Enclosure, Carnane, Co. Limerick
Co. Limerick |
Enclosures
Some ancient sites are found by digging; others reveal themselves only from the air.
The enclosure at Carnane, in County Limerick, belongs to the second category. It came to light not through excavation or local tradition, but through a set of medium-altitude aerial photographs taken in 1986, in which the faint geometry of a buried or earthwork enclosure became legible against the surrounding farmland. That kind of discovery is quietly unsettling in its own way: a feature of the landscape that people have walked past, farmed around, and perhaps unknowingly built upon, suddenly made visible by a change in angle and altitude.

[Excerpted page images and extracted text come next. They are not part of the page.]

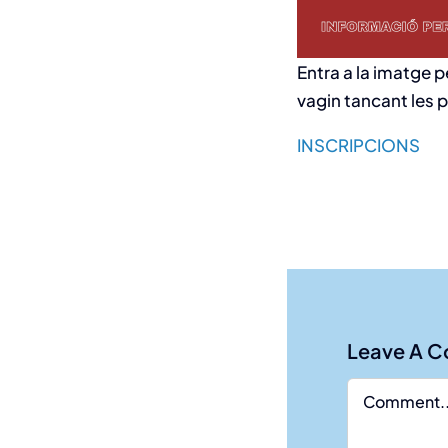
Entra a la imatge p
vagin tancant les 
INSCRIPCIONS
Leave A 
Comment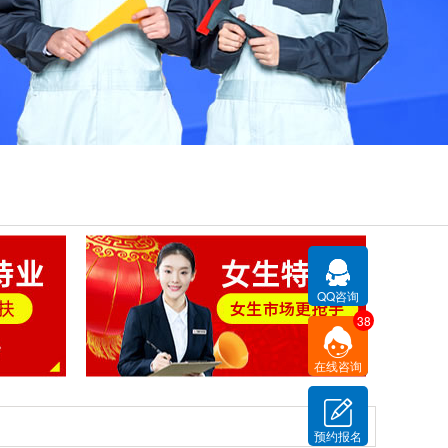
QQ咨询
38
在线咨询
预约报名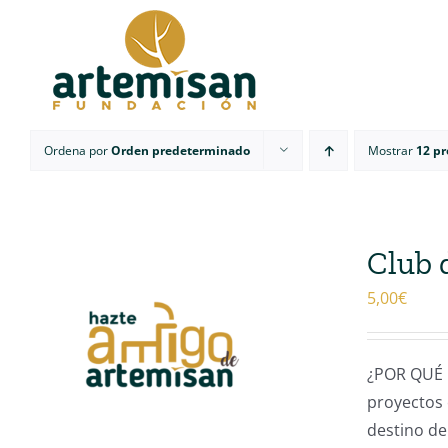
Saltar
al
contenido
Ordena por
Orden predeterminado
Mostrar
12 p
Club 
5,00
€
¿POR QUÉ 
proyectos 
destino de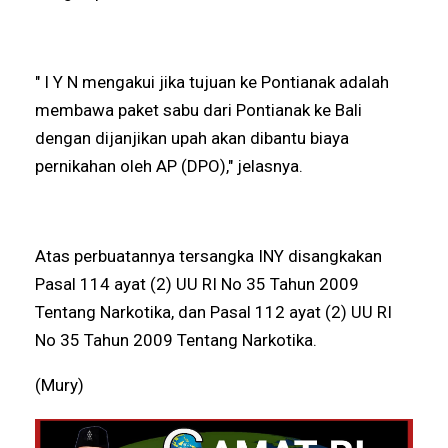
" I Y N mengakui jika tujuan ke Pontianak adalah
membawa paket sabu dari Pontianak ke Bali
dengan dijanjikan upah akan dibantu biaya
pernikahan oleh AP (DPO)," jelasnya.
Atas perbuatannya tersangka INY disangkakan
Pasal 114 ayat (2) UU RI No 35 Tahun 2009
Tentang Narkotika, dan Pasal 112 ayat (2) UU RI
No 35 Tahun 2009 Tentang Narkotika.
(Mury)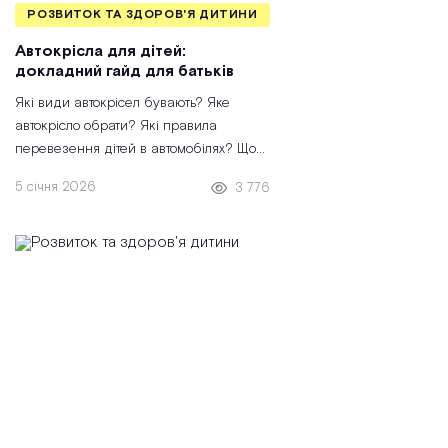
РОЗВИТОК ТА ЗДОРОВ'Я ДИТИНИ
Автокрісла для дітей:
докладний гайд для батьків
Які види автокрісел бувають? Яке
автокрісло обрати? Які правила
перевезення дітей в автомобілях? Що
не можна робити? - питання, які часто
5 січня 2026
3 776
виникають у батьків, коли ми говоримо
про автокрісла.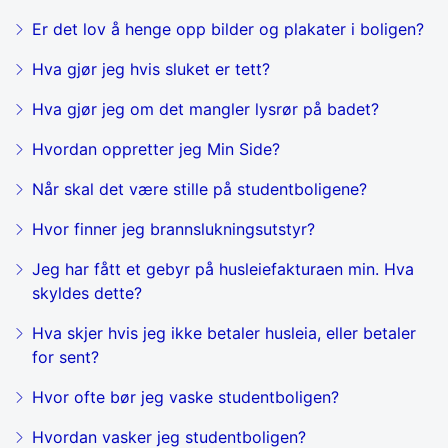
Er det lov å henge opp bilder og plakater i boligen?
Hva gjør jeg hvis sluket er tett?
Hva gjør jeg om det mangler lysrør på badet?
Hvordan oppretter jeg Min Side?
Når skal det være stille på studentboligene?
Hvor finner jeg brannslukningsutstyr?
Jeg har fått et gebyr på husleiefakturaen min. Hva
skyldes dette?
Hva skjer hvis jeg ikke betaler husleia, eller betaler
for sent?
Hvor ofte bør jeg vaske studentboligen?
Hvordan vasker jeg studentboligen?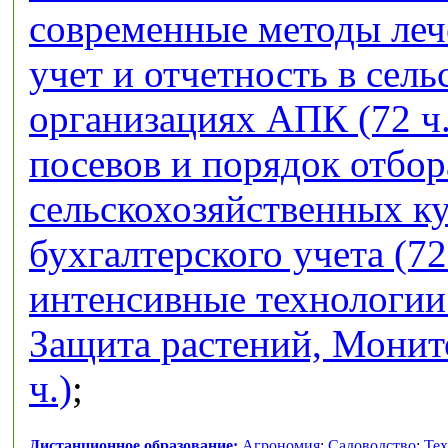
современные методы лече
учет и отчетность в сел
организациях АПК (72 ч.
посевов и порядок отбор
сельскохозяйственных кул
бухгалтерского учета (72
интенсивные технологии 
Защита растений, Монит
ч.)
;
Дистанционное образование:
Агрономия
;
Садоводство
;
Тех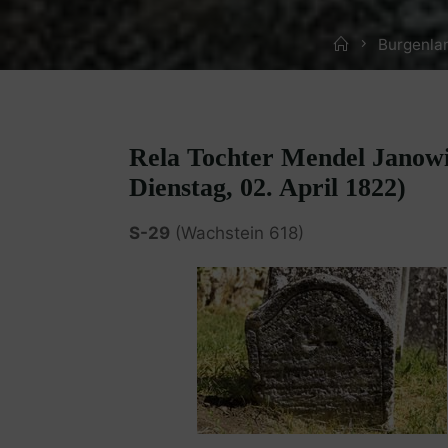
Home
Burgenla
Rela Tochter Mendel Janowit
Dienstag, 02. April 1822)
S-29
(Wachstein 618)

The monument was identified as part of the work of the Discovery Programme, an Irish research body established to bring systematic, multi-disciplinary methods to the study of the country's archaeological heritage. The Carnane enclosure is catalogued under the reference LI022: Bruff 61: AP 4/3703, placing it within the broader survey of the Bruff area of County Limerick. The aerial photographic record was subsequently incorporated into the Ballyhoura Hills Project, a major regional study published in 2008 by archaeologist M. Doody as Discovery Programme Monograph No. 7. That volume drew together evidence from aerial photography, field survey, and archival research across the Ballyhoura uplands and their surrounding lowlands, and the Carnane enclosure is discussed within its pages alongside dozens of comparable sites. An enclosure, in this archaeological sense, typically refers to an area defined by a bank, ditch, wall, or some combination of these, and can date from anywhere between the prehistoric period and the early medieval. Without excavation, it is rarely possible to say more than that.
Because the monument was identified from aerial photography rather than ground survey, there may be little to see at ground level on a visit to the Carnane area. Cropmarks and soilmarks, which are the shadows that buried features cast in growing grain or parched grass, can be entirely invisible when you are standing among them. The surrounding landscape, south County Limerick farmland in the shadow of the Ballyhoura Hills, is nonetheless worth understanding as an area that has been settled and worked continuously for millennia. Anyone with a serious interest in the site should consult Doody's 2008 monograph, which remains the most detailed published account of the archaeological landscape in this part of Limerick.